I am currently working on a program that processes large amounts of data in a tight loop. Blocks of data are loaded into YMM registers, from which 64-bit chunks are extracted to be actually worked on.
This loop is one of several, which the program switches between depending on the exact content of the data being processed. As such, each loop must be occasionally interrupted (sometimes frequently) in order to perform said switching. To make the whole system a bit easier to work on, each loop is contained within its own function.
A fairly major annoyance I've run into (not for the first time), is that it is fairly difficult to preserve the 256-bit and 64-bit chunks across the function calls. Each loop processes the same data, so it doesn't make sense to discard these registers when one breaks, only to immediately load the exact same data back in. This doesn't really cause any major performance problems, but it is measurable, and just seems overall silly.
I've tried about a million different things, with not a single one giving me a proper solution. Of course, I could simply store the chunks within the outer switching loop, and pass them to the inner loops as references, but a quick check of the generated assembly shows that both GCC and Clang revert to pointers no matter what I try, defeating the entire point of the optimization.
I could also just mark each loop as always_inline, turn on LTO, and call it a day, but I plan on adding a hand-written assembly version of one of the loops, and I don't want to be forced to write it inline. Really what I'd like is for the function's declaration to simply signal to callers that the vectors (and associated information) will be passed out of the function as return values, in proper registers, allowing me to reduce the overhead (without inlining) to at most a few register/register mov
s.
The closest thing I've found is the vectorcall
calling convention, supported by MSVC, and at least partially by Clang and GCC.
For reference, I am currently using GCC, but would be willing to switch to Clang if it has a solution to this.
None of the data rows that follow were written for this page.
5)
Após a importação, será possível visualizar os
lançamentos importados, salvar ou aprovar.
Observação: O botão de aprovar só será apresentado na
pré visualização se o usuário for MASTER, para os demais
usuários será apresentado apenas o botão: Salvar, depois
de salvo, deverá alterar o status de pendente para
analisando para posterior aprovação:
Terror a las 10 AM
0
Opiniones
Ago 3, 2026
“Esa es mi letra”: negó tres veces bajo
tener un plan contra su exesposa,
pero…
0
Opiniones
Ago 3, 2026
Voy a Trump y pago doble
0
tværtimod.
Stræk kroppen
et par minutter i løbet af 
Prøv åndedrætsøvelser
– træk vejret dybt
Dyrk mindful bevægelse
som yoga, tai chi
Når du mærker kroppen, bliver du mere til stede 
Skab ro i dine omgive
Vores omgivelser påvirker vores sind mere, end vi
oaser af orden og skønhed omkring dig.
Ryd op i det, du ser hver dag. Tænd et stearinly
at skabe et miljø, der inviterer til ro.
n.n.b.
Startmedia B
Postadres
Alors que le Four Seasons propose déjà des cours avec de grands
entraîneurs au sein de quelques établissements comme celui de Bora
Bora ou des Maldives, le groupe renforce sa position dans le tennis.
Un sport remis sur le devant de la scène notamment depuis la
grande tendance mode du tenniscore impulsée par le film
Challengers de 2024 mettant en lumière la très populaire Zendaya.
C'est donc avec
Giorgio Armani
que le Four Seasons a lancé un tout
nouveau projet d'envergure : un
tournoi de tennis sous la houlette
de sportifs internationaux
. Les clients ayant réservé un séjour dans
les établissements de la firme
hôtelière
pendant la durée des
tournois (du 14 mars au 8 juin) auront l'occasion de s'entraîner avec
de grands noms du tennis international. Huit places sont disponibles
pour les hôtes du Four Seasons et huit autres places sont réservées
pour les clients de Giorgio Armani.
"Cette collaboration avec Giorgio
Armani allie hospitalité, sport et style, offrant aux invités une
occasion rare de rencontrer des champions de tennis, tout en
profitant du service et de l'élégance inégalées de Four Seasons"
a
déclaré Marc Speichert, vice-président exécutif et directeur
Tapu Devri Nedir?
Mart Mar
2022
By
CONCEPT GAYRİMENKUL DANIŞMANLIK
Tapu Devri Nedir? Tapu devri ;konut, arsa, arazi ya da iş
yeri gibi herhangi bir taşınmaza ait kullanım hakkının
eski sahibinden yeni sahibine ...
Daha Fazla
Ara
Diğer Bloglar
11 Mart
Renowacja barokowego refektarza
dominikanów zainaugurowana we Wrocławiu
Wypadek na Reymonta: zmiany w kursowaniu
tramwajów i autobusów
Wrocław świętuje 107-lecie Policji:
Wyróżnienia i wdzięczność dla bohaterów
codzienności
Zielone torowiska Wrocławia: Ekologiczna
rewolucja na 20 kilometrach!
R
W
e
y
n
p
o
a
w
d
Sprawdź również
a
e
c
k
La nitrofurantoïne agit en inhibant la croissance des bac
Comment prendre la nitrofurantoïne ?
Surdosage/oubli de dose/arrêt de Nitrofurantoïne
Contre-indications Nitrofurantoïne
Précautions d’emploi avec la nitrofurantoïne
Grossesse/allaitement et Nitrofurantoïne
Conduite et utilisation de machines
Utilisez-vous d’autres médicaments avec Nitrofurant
If MSVC is the only compiler capable, I'll just go with the inlining option.
I created this simple example:
#include <immintrin.h>
struct HVA4 {
__m256i data[4];
};
HVA4 __vectorcall example(HVA4 x) {
x.data[0] = _mm256_permute4x64_epi64(x.data[0], 0b11001001);
x.data[2] = _mm256_permute4x64_epi64(x.data[2], 0b00111001);
return x;
}
which compiles to
vpermq ymm0, ymm0, 201
vpermq ymm2, ymm2, 57
ret
under MSVC 19.35 using /O2 /GS- /arch:avx2
.
This is actually exactly what I want: my vector parameters are passed in proper SIMD registers, and are returned as such. The registers used even line up! From reading the MSDN docs , it sounds like I should be able to extend this to non-homogeneous aggregates as well, though even if not, I can make this work.
Clang is another story however. On 16.0.0 using -O3 -mavx2
it generates this absolute mess:
mov rax, rcx
vpermpd ymm0, ymmword ptr [rdx], 201
vmovaps ymmword ptr [rdx], ymm0
vpermpd ymm0, ymmword ptr [rdx + 64]
vmovaps ymmword ptr [rdx + 64], ymm0
vmovaps ymm0, ymmword ptr [rdx + 32]
vmovaps ymm1, ymmword ptr [rdx + 96]
vmovaps ymmword ptr [rcx + 96], ymm1
vmovaps ymmword ptr [rcx + 32], ymm0
vmovaps ymm0, ymmword ptr [rdx + 64]
vmovaps ymmword ptr [rcx + 64], ymm0
vmovaps ymm0, ymmword ptr [rdx]
vmovaps ymmword ptr [rcx], ymm0
vzeroupper
ret
I'd show GCC's attempt, but it would probably double the size of this question.
The general idea with is the same, however; both GCC and Clang completely refuse to use multiple registers for SIMD return values, and only sometimes do so for parameters (they fare a lot better if the vectors are removed from the struct). While this may be expected behavior for standard calling conventions (I suspect they're actually following the SysV ABI at least for return value placement), vectorcall
explicitly allows for it.
Of course, vectorcall
is a non-standard attribute, just because two compilers have the same name for something doesn't mean they do the same thing, etc, but at least Clang specifically links to the MSDN docs, so I'd expect it follow them.
Is this simply a bug in clang? Just an unimplemented feature? (Again, it does link to the MSDN docs)
Furthermore, is there any way to achieve the optimizations given by MSVC in code like the example above, in either GCC or Clang, be it via a calling convention, or some compiler specific flag? I'd be happy to try writing a custom convention into the compiler, but that's pretty heavily out of scope for this project.